■ **Exercise prompt**
Return the following lines word for word, and leave the pictures out of your answer.

Dataset entries Start Marker

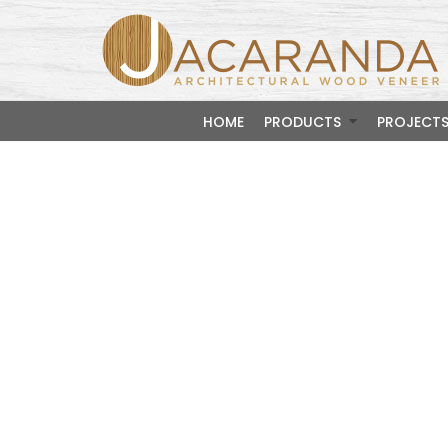
HOME
PRODUCTS
PROJECT
Mediu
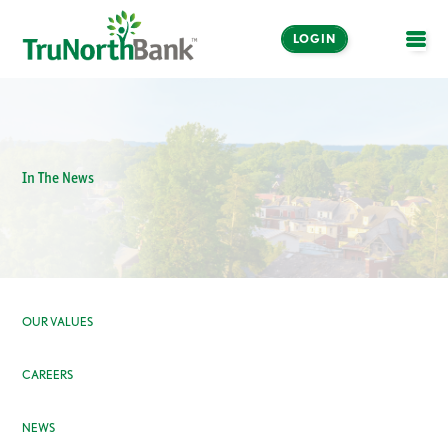
LOGIN
OPE
In The News
OUR VALUES
CAREERS
NEWS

Dataset entries End Marker

■ **Result of this task**
HOME
PRODUCTS
PROJECT
Mediu
LOGIN
OPE
In The News
OUR VALUES
CAREERS
NEWS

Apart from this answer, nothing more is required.